Garrett Michael Shrader (born August 5, 2000) is an American football quarterback for the Syracuse Orange. He previously played for the Mississippi State Bulldogs.

High school career
Shrader attended Charlotte Christian School in Charlotte, North Carolina. During his career he had 9,023 total yards (6,818 passing, 2,205 rushing) and 107 total touchdowns (75 passing, 32 rushing). He committed to Mississippi State University to play college football.

College career
Shrader appeared in 10 games and made four starts his true freshman year at Mississippi State in 2019. He made his first career start against Kentucky, passing for 180 yards and rushing for 125. Overall that season, he completed 88 of 153 passes for 1,170 yards, eight touchdowns and five interceptions and added 587 rushing yards and six touchdowns. Shrader played in four games his sophomore year in 2020 without attempting a pass.

Provided material.
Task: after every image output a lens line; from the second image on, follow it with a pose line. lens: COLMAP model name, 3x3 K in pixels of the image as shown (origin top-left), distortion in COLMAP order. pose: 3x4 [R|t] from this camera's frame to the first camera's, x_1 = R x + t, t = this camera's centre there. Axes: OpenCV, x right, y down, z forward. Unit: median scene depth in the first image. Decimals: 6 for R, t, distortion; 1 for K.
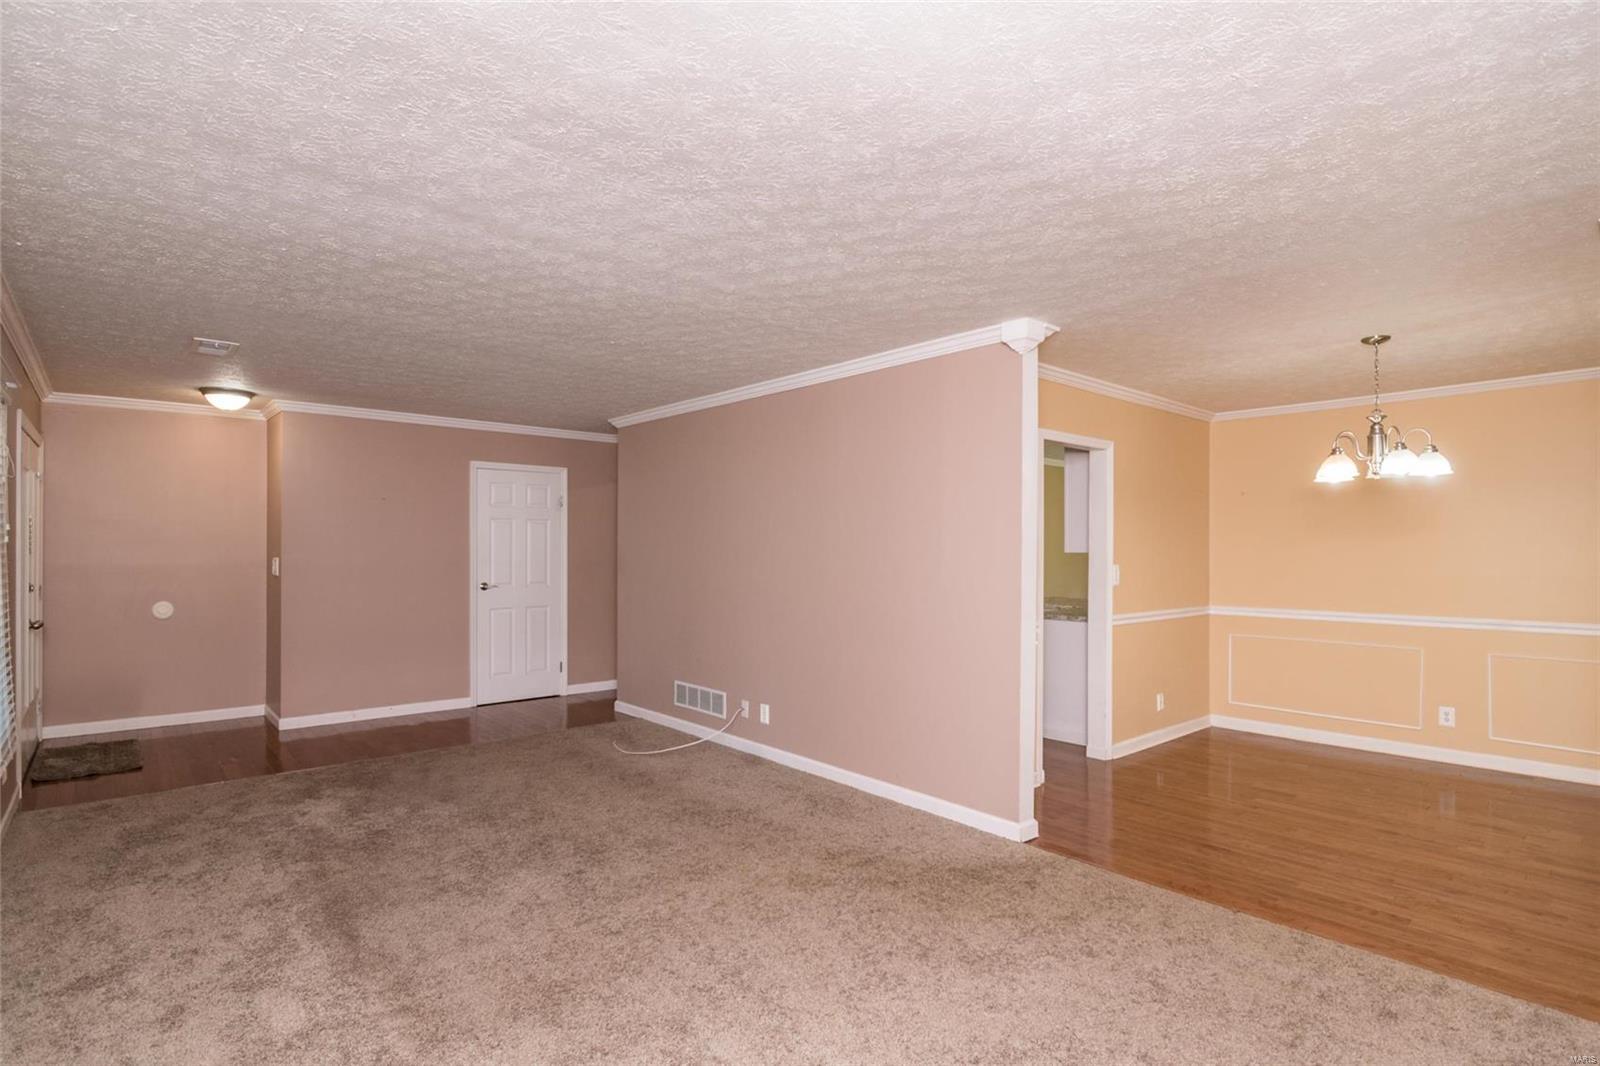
lens RADIAL K [[802.4, 0, 799.6], [0, 802.4, 556.6], [0, 0, 1]] dist [-0.016257, -0.000306]
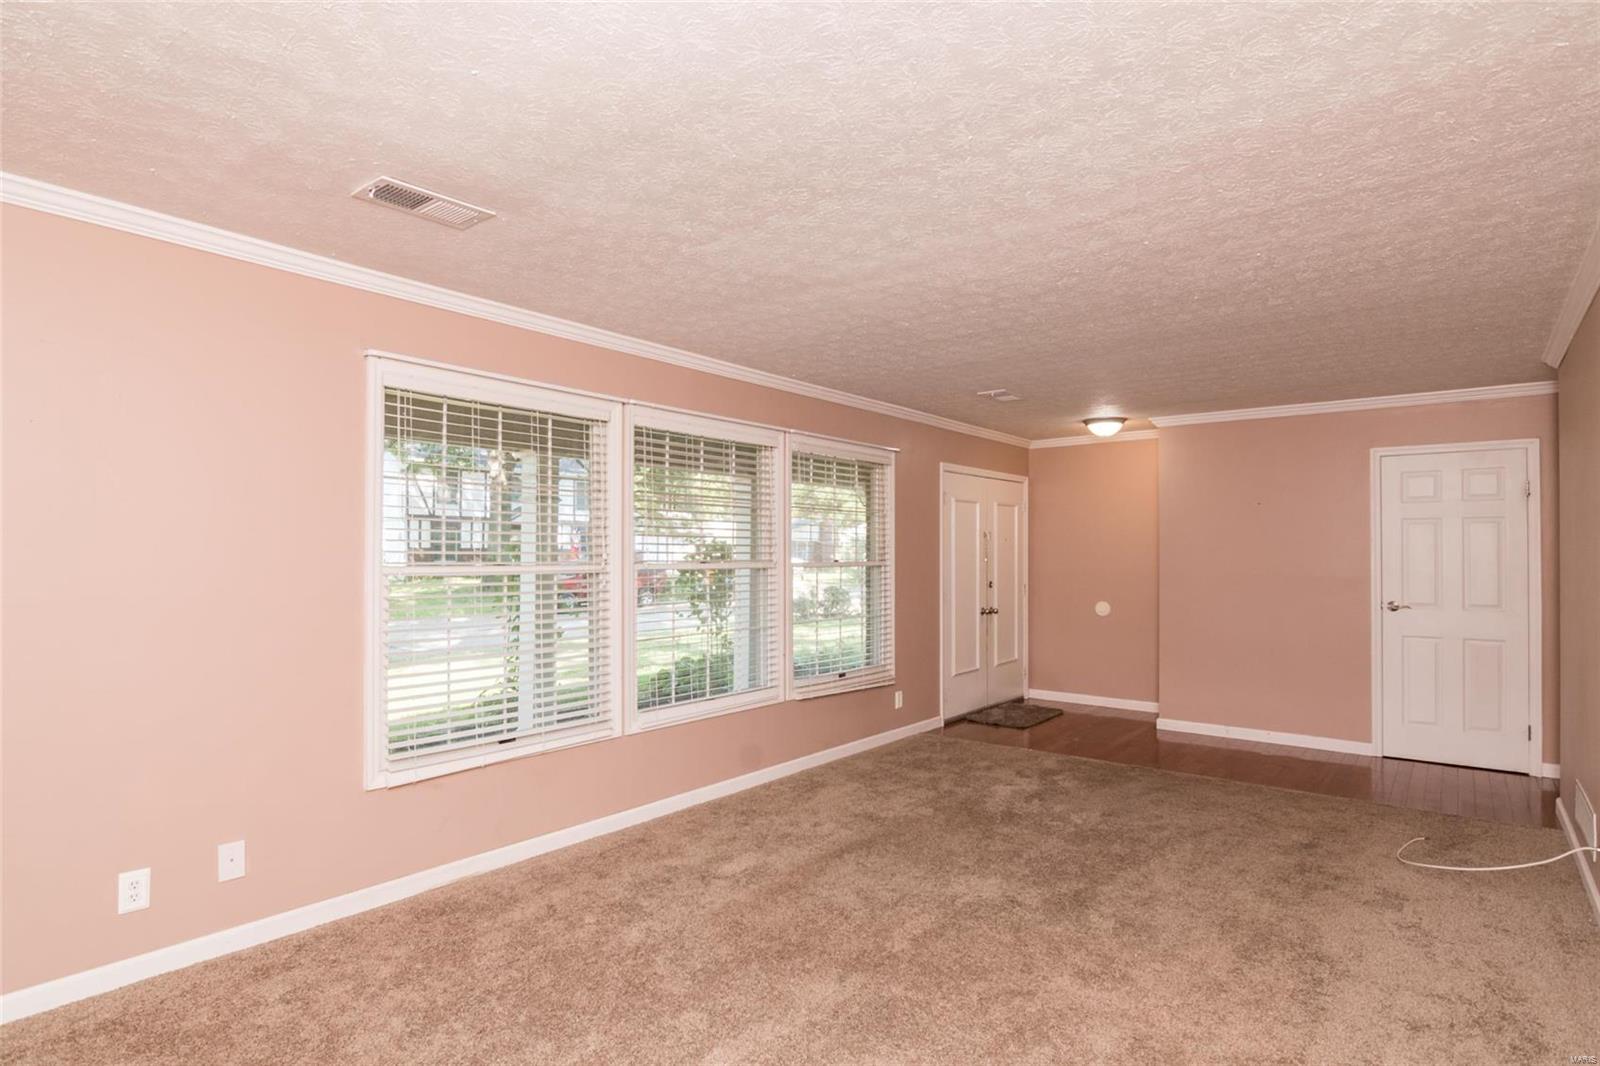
lens RADIAL K [[845.9, 0, 796.6], [0, 845.9, 550.7], [0, 0, 1]] dist [0.000189, 0.000612]
pose [[0.173886, -0.007120, -0.984740, 0.485075], [-0.014868, 0.999841, -0.009854, -0.000408], [0.984654, 0.016355, 0.173752, 0.425433]]
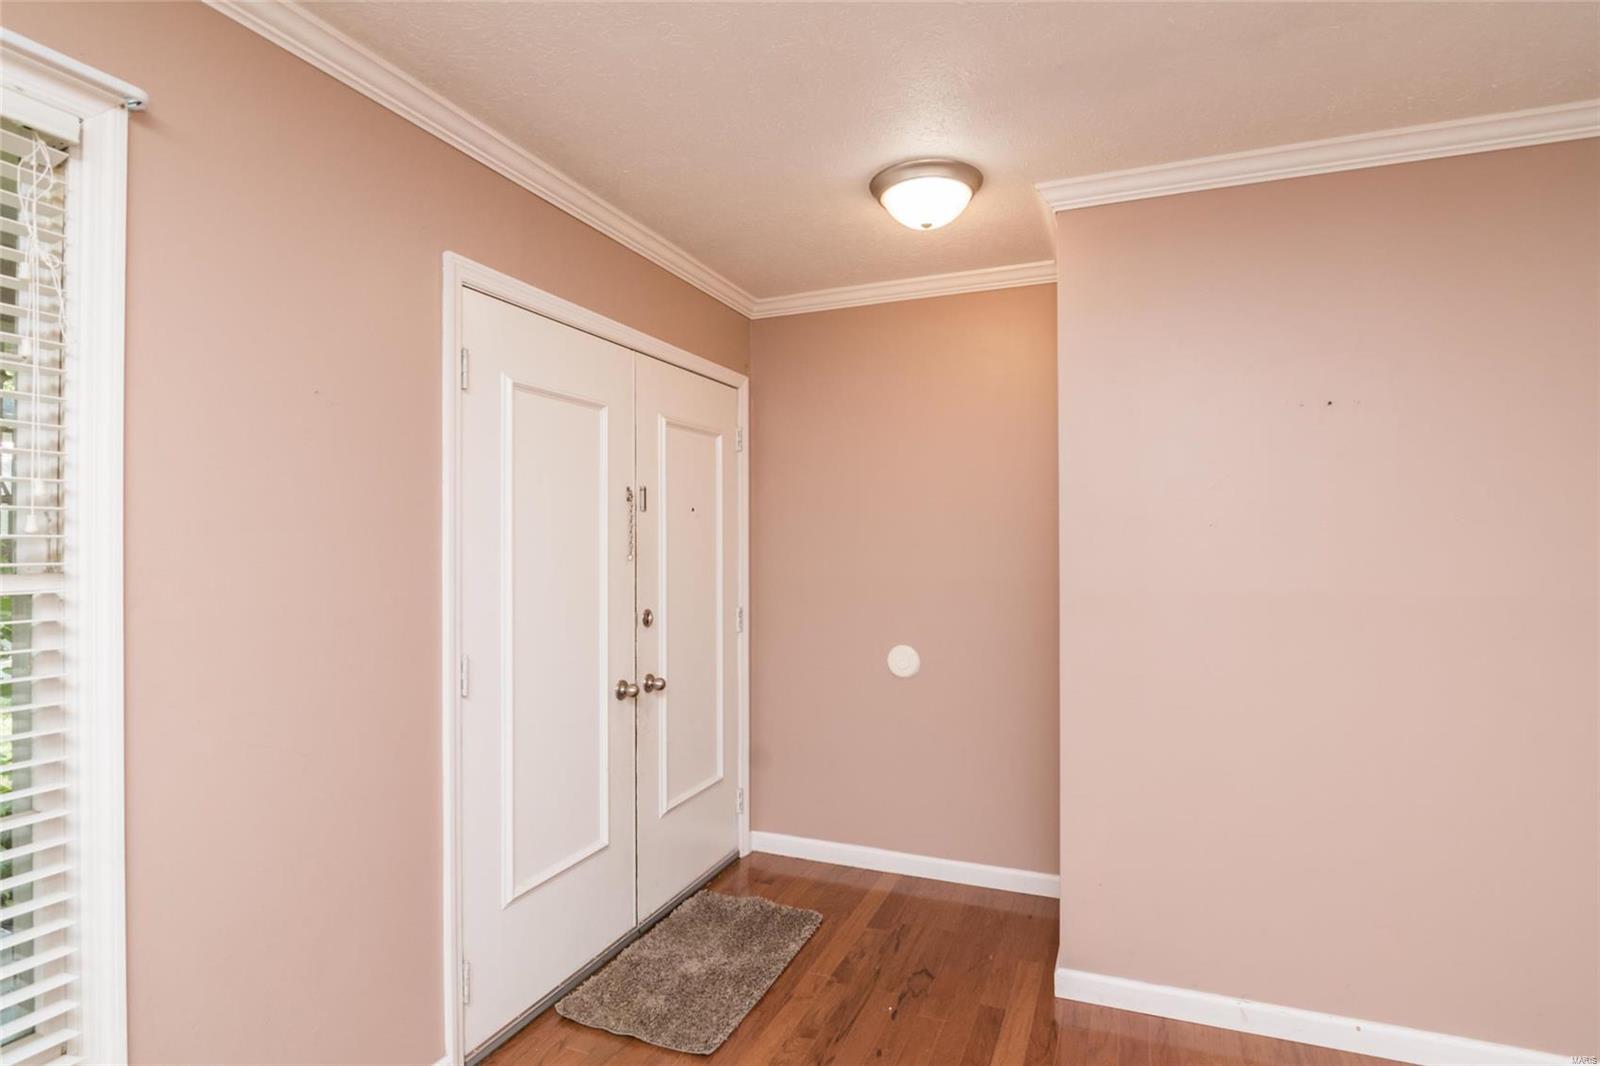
lens RADIAL K [[802.4, 0, 799.6], [0, 802.4, 556.6], [0, 0, 1]] dist [-0.016257, -0.000306]
pose [[0.434853, -0.000106, -0.900501, -0.436636], [-0.007635, 0.999964, -0.003804, -0.003526], [0.900469, 0.008529, 0.434836, 0.909317]]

Required actions.
#1 Translate this sentence from the quarterback biography into Spanish: "He made his first career start against Kentucky, passing for 180 yards and rushing for 125."
#2 According to the quarterback biography, which school did Shrader attend in high school?
#3 Write a continuation of the quarterback biography, starting right after its last sentence.
The lines aren't needed for this work.

Answers to this exercise.
#1 Fue titular por primera vez en su carrera contra Kentucky, con 180 yardas por pase y 125 por tierra.

#2 Charlotte Christian School in Charlotte, North Carolina.

#3
After the 2020 season, Shrader transferred to Syracuse University. He entered his first year at Syracuse as the backup to Tommy DeVito, but took over as the starter for the team's fourth game of the season and remained the starter for the final nine games. For the season, he completed 123 of 234 passes for 1,445 yards, nine touchdowns and four interceptions and rushed for 781 yards on 173 carries with 14 touchdowns. Shrader returned to Syracuse as the team's starter in 2022.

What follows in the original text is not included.